> **TASK LIST**
a) Do the following statements agree with the interview with Joseph Chiu? Answer yes or no for each, and quote the words of the interview that decide it. (i) Chiu finished his master's degree in the spring of 2020. (ii) Chiu found the year after 2020-2021 more productive than 2020-2021. (iii) Linda Bouchard is a former mentor of Chiu's.
b) Please translate this sentence from the interview with Joseph Chiu into Spanish: "The year since then has definitely been slower, but we’ll see how the rest of the year unravels."

> **EXERCISE TEXT**
§ §

In this instalment of Earmark, we catch up with Associate Composer Joseph Chiu about developing an intuition with pitch, finishing a degree during the pandemic, and finding compelling artistic and career-development programs. 

Canadian Music Centre: How have you been adapting to the pandemic? Are you still collaborating, writing, editing, listening, researching? What has been your form of artistic engagement?  

Joseph Chiu: The pandemic for me has been up and down. I was very fortunate to have an eventful 2020-2021 year. I was thinking about it one day and that year somehow actually ended up being one of my most productive years ever in terms of minutes of music written. The year since then has definitely been slower, but we’ll see how the rest of the year unravels. 

I actually completed my masters degree right when the pandemic hit in the spring of 2020, but since then, I decided I would spend another year just for myself to figure things out and to focus wholly on the artistic side of my practice; some writing, some studying/researching/investigating…lots and lots of studying (I get a bit carried away with it). It’s been about 20 months since then and I think I achieved what I wanted to. Right now I’m beginning to shift gears a bit to work on some technical skills, mostly producing, sequencing, working with synthesizers, and diving a bit more into electronic music. 

CMC: What is a significant insight that a mentor shared with you that has guided your practice?  

JC: I got a really useful piece of advice from a previous mentor of mine, Linda Bouchard, when I was asking about something that has been a major weakness of mine as a composer for a long time: pitch. For some reason, it was just something that I could never really latch onto in a natural and intuitive sense, the way I could with other aspects of sound and music; I couldn’t feel it. I avoided really digging into it for a long time which probably didn’t help.

§ §

Stored data entries
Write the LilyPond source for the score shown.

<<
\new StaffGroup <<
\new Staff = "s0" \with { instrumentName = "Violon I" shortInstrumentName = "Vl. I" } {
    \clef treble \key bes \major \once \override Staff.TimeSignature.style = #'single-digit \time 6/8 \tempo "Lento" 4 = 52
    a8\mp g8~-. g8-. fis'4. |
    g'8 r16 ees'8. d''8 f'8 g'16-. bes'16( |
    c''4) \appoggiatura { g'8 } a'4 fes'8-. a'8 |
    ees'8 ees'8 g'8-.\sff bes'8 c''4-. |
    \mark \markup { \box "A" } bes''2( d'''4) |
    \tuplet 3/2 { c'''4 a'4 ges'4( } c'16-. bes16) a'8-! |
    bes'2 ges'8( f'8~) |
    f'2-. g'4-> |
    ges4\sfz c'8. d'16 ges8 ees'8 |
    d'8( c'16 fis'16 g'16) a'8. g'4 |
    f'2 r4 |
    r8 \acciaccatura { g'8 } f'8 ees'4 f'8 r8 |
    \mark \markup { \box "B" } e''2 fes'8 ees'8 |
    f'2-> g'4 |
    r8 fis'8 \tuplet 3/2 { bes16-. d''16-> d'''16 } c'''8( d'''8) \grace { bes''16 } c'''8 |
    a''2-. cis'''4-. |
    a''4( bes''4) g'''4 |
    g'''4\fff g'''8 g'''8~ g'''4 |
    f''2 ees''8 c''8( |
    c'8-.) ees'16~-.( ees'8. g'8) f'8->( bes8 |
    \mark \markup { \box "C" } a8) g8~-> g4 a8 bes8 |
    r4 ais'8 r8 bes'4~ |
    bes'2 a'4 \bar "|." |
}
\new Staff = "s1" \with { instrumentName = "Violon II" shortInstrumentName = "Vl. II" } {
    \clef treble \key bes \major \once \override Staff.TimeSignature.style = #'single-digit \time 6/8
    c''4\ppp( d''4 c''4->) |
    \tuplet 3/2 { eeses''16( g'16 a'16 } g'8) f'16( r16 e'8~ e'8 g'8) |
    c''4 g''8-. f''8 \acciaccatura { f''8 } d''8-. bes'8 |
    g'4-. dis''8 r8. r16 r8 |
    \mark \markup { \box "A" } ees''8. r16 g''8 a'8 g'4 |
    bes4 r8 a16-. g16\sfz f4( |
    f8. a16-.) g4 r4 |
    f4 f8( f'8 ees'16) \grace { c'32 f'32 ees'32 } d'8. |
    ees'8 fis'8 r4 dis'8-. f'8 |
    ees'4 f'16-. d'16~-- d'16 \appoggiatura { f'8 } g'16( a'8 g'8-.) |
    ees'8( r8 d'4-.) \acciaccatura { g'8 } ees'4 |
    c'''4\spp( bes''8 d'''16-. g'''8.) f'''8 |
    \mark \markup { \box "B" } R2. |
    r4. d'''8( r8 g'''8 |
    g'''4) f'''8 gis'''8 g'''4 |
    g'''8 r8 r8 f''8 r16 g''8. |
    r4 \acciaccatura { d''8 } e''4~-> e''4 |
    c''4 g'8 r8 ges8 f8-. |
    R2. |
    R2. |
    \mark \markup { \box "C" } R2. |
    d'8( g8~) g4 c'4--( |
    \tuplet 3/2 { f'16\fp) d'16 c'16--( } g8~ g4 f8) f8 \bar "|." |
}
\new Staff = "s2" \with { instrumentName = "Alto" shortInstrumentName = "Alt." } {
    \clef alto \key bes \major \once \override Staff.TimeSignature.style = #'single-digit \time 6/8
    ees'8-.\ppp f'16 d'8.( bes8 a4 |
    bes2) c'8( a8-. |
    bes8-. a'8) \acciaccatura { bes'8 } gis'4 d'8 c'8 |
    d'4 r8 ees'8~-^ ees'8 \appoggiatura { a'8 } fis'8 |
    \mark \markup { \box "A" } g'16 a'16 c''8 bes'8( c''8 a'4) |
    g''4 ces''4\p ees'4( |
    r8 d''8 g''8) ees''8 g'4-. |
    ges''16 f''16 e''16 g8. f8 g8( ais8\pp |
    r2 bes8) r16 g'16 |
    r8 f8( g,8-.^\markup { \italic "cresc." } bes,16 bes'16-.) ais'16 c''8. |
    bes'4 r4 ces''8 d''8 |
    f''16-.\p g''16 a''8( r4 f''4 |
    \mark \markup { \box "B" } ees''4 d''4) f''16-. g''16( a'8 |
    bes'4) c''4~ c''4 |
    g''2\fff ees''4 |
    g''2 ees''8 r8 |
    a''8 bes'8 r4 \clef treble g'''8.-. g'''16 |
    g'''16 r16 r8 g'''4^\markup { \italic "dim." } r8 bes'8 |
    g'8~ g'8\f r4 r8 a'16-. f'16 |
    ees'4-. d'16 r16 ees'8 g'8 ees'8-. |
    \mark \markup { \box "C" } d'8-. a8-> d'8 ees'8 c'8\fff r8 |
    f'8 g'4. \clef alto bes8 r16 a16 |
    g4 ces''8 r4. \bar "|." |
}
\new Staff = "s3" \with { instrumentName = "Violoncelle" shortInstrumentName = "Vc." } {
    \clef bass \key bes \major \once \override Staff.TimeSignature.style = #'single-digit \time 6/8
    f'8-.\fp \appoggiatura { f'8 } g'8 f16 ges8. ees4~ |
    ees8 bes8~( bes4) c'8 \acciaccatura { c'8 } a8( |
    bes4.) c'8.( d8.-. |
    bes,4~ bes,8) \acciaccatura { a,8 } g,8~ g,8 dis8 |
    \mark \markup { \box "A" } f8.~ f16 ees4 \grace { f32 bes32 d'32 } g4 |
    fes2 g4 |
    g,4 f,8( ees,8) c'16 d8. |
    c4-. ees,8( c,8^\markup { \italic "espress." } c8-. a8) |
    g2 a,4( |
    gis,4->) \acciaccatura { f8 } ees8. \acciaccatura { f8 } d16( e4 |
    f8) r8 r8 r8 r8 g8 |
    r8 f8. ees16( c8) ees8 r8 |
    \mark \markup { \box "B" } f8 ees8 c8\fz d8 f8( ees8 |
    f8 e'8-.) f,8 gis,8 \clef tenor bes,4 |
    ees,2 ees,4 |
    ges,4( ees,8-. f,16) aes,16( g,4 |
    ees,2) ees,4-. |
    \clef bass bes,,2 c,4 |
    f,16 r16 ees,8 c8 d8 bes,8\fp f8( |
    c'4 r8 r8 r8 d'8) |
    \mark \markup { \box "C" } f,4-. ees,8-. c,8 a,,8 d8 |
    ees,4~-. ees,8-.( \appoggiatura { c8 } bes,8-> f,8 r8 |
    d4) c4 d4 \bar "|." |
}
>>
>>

§ §

> **RESPONSES IN ORDER**
a)
(i) Yes: "I actually completed my masters degree right when the pandemic hit in the spring of 2020"
(ii) No: "The year since then has definitely been slower"
(iii) Yes: "a previous mentor of mine, Linda Bouchard"

b) El año desde entonces definitivamente ha sido más lento, pero veremos cómo se desarrolla el resto del año.